TEXT

-- Opening Marker --

And there will be other critiques. Personally, although Medical Health Retrosight is an important study and the findings move us forward, I think there are some important caveats.

Retrosight focuses on clinical interventions, but in any population only 20 percent of improvement in health comes this way. The other 80 percent is due to social interventions such as clean water, sewage systems, good housing, stable government and the rule of law. These are not clinical interventions per se and would not have been included in the Retrosight study, but they have had a much bigger impact on health over time.

It is also useful to bear in mind that the lens of looking at the past to tell us about the future is fraught with difficulty. The world turns, societies change and our knowledge of science develops over time. Without some measure of the context in which the research cloud was formed, it is difficult to know whether the lessons learned from the last 20 years are as applicable now as they were then. Unemployment among researchers has increased, many areas have become more specialized and the ability to work across a variety of areas and so build a big cloud has diminished in many areas.

There is also the question about what we need to know to move the field forward. Retrosight tells us about the best clinical research that has been done over the last 20 years. But it does not tell us anything about any brilliant ideas that were not funded, or great research that was funded but was then ignored by the research community. In this way the study tells us how to be more efficient at what we are doing, but it does not tell us whether what we are doing is a good idea. If there is money for Retrosight II, it could try to investigate how to identify the best ideas that are out there rather than the best way to select and fund the ideas that are presented to us. It is as if Retrosight tells us how to make the best choice from the menu that researchers have given us, but what we really need to know is what is in the kitchen. And one thing that we need is more knowledge on how to speed up the movement of proven research that we already have from the bench to the bedside.

-- Closing Marker --

WORK REQUEST
Extend the commentary on the caveats of the Medical Health Retrosight study past its last sentence.

EXTRACTED DATA
-- Opening Marker --

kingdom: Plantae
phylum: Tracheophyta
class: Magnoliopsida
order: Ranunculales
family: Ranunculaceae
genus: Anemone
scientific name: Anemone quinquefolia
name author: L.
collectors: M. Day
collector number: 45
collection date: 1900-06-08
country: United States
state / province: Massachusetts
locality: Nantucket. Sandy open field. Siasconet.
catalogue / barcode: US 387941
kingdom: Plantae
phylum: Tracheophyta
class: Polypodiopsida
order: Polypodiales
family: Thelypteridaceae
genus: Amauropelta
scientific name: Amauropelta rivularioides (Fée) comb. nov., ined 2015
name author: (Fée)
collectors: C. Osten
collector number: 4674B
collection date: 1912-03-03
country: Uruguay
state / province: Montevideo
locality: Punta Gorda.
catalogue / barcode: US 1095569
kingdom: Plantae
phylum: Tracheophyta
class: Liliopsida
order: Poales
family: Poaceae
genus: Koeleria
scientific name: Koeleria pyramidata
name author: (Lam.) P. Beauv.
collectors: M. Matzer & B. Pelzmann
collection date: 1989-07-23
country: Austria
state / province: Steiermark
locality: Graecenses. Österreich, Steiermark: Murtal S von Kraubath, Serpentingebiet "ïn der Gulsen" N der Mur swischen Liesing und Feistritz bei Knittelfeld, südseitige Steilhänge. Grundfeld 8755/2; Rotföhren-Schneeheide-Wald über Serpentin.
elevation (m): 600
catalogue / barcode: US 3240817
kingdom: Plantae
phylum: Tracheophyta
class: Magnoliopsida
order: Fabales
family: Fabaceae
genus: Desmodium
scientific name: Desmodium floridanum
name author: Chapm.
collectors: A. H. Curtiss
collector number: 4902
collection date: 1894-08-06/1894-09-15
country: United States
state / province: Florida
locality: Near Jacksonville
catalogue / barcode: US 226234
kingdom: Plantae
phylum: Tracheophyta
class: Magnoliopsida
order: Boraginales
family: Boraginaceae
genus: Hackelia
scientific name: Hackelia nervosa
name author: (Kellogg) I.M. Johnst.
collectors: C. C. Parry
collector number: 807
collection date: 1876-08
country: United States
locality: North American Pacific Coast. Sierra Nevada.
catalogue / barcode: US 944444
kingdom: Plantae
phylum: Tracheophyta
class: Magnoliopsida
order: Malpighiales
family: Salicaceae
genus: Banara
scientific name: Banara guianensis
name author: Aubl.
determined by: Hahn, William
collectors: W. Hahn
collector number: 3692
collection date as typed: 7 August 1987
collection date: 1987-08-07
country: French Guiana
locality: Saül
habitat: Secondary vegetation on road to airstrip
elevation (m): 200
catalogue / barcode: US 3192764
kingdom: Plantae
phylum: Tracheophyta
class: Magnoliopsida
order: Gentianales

-- Closing Marker --

TASK OUTPUT
But there are deeper questions that we may want to discuss. The science of science may help us to better select researchers or research projects, it may help us to find the best new ideas, it may even help us to move older ideas from the bench to the bedside. But we are generally trying to achieve more than this in medical science.

Most research does not produce better medical interventions to improve health. It is not clear that is a problem. Much of the research that is done is for educational purposes. It is not done by people who end up being full-time researchers but by students who may later become clinicians or who may completely leave health, by people involved in patient care and sometimes by patients and by families. Most of the research will never be part of a fundable research cloud but is fundamental to the improvement of health services. Learning the language of research and the discipline of critical thinking can make people more likely to improve the services they offer and more likely to be able to understand, analyze and implement research findings.

But moreover, research is hope. One of the things we do as humans is try to move things forward. It is important that society is seen to be doing that. It is important for our mental health for us to aspire to taking on what life has to throw at us and try to beat it. Sure, finding a cure for cancer would be great, but the fact that we are looking for a cure, whether we find it or not, is essential. We need to be careful that when we are investigating the science of science we do not get caught thinking linearly about the needs of researchers and funders and ignore what research is really for and the breadth of important outcomes that are linked to the scientific efforts. Medical research is about more than finding clinical interventions.

Retrosight is a quick and important read. It moves us forward, makes us think but, unlike the IGs, does not make us laugh. But it ends as all good science stories do by ensuring the door is left open for further funding since it is clear that on this subject we need further research.

Kwame McKenzie is the medical director at the Centre for Addiction and Mental Health and a professor at the University of Toronto.